Tchad : Vista Group rachète la Banque Agricole et Commerciale et s’ouvre les portes de la CEMAC
Vista Group a annoncé le rachat de la Banque Agricole et Commerciale (BAC) au Tchad, une opération qui, selon les communiqués disponibles, ouvre au groupe des possibilités d’implantation sur le marché de la Communauté économique et monétaire de l’Afrique centrale (CEMAC).

SOMMAIRE

L’opération, relayée par des sources financières régionales, intervient dans un contexte de recomposition du secteur bancaire en Afrique centrale où les acquisitions transfrontalières sont de plus en plus fréquentes. Vista Group, présenté comme un acteur financier intéressé par l’expansion régionale, renforce ainsi sa présence au Tchad par le biais de cette prise de contrôle.
La Banque Agricole et Commerciale, établissement bancaire enregistré au Tchad, est au centre de cette transaction. Les détails opérationnels et financiers du rachat publiés jusqu’à présent restent limités dans les sources accessibles au public ; ni les montants ni les modalités précises de l’intégration n’ont été rendus disponibles dans les communiqués consultés.
Cadre réglementaire et implications institutionnelles
La CEMAC regroupe six États membres : le Cameroun, la République centrafricaine, le Tchad, le Congo, la Guinée équatoriale et le Gabon.

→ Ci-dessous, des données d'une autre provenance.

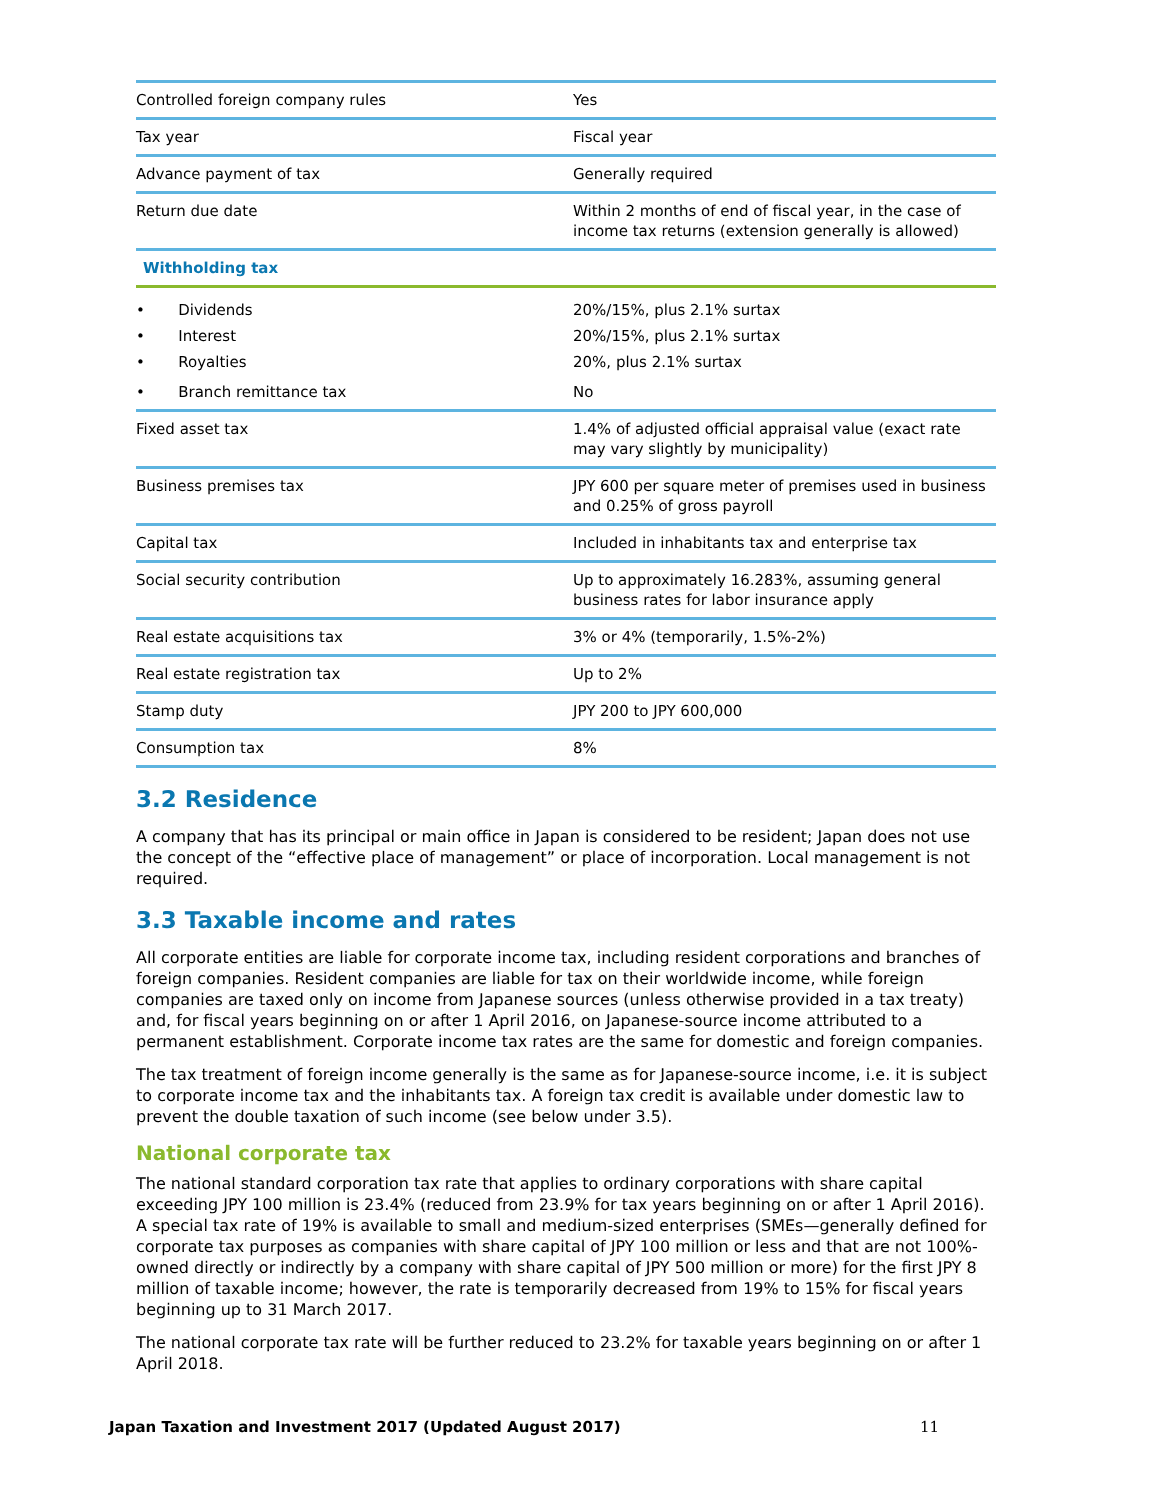| Controlled foreign company rules | Yes |
| Tax year | Fiscal year |
| Advance payment of tax | Generally required |
| Return due date | Within 2 months of end of fiscal year, in the case of income tax returns (extension generally is allowed) |
| Withholding tax | |
| • Dividends | 20%/15%, plus 2.1% surtax |
| • Interest | 20%/15%, plus 2.1% surtax |
| • Royalties | 20%, plus 2.1% surtax |
| • Branch remittance tax | No |
| Fixed asset tax | 1.4% of adjusted official appraisal value (exact rate may vary slightly by municipality) |
| Business premises tax | JPY 600 per square meter of premises used in business and 0.25% of gross payroll |
| Capital tax | Included in inhabitants tax and enterprise tax |
| Social security contribution | Up to approximately 16.283%, assuming general business rates for labor insurance apply |
| Real estate acquisitions tax | 3% or 4% (temporarily, 1.5%-2%) |
| Real estate registration tax | Up to 2% |
| Stamp duty | JPY 200 to JPY 600,000 |
| Consumption tax | 8% |
3.2 Residence
A company that has its principal or main office in Japan is considered to be resident; Japan does not use the concept of the “effective place of management” or place of incorporation. Local management is not required.
3.3 Taxable income and rates
All corporate entities are liable for corporate income tax, including resident corporations and branches of foreign companies. Resident companies are liable for tax on their worldwide income, while foreign companies are taxed only on income from Japanese sources (unless otherwise provided in a tax treaty) and, for fiscal years beginning on or after 1 April 2016, on Japanese-source income attributed to a permanent establishment. Corporate income tax rates are the same for domestic and foreign companies.
The tax treatment of foreign income generally is the same as for Japanese-source income, i.e. it is subject to corporate income tax and the inhabitants tax. A foreign tax credit is available under domestic law to prevent the double taxation of such income (see below under 3.5).
National corporate tax
The national standard corporation tax rate that applies to ordinary corporations with share capital exceeding JPY 100 million is 23.4% (reduced from 23.9% for tax years beginning on or after 1 April 2016). A special tax rate of 19% is available to small and medium-sized enterprises (SMEs—generally defined for corporate tax purposes as companies with share capital of JPY 100 million or less and that are not 100%-owned directly or indirectly by a company with share capital of JPY 500 million or more) for the first JPY 8 million of taxable income; however, the rate is temporarily decreased from 19% to 15% for fiscal years beginning up to 31 March 2017.
The national corporate tax rate will be further reduced to 23.2% for taxable years beginning on or after 1 April 2018.
Japan Taxation and Investment 2017 (Updated August 2017) 11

L’union monétaire est assurée par la Banque des États de l’Afrique Centrale (BEAC) tandis que la supervision prudentielle des établissements bancaires relève de la Commission Bancaire de l’Afrique Centrale (COBAC). Ces institutions fixent le cadre réglementaire dans lequel s’inscrivent les opérations de fusion-acquisition bancaires au sein de la zone.
Dans ce contexte, toute prise de contrôle d’une banque nationale par un groupe régional ou étranger doit, en règle générale, respecter les procédures d’agrément et de conformité imposées par les autorités compétentes de la CEMAC. Les exigences couvrent notamment la solvabilité, la gouvernance, la lutte contre le blanchiment et le respect des ratios prudentiels définis par la COBAC et la BEAC.
Au Tchad, comme dans les autres pays de la sous-région, les cessions et acquisitions d’établissements de crédit donnent lieu à des déclarations officielles auprès des régulateurs, qui évaluent l’opération au regard des règles en vigueur. Les communications publiques disponibles ne précisent pas, à ce stade, si des approbations formelles ou des conditions particulières d’examen ont été émises par les autorités de tutelle.
La reprise d’un établissement portant la dénomination « agricole et commerciale » indique une activité qui s’adressait à la fois au secteur rural et aux acteurs économiques urbains, selon la logique dénominationnelle répandue dans la région ; toutefois, l’étendue exacte des portefeuilles clients, des actifs et des engagements de la BAC n’a pas été détaillée dans les annonces publiques consultées.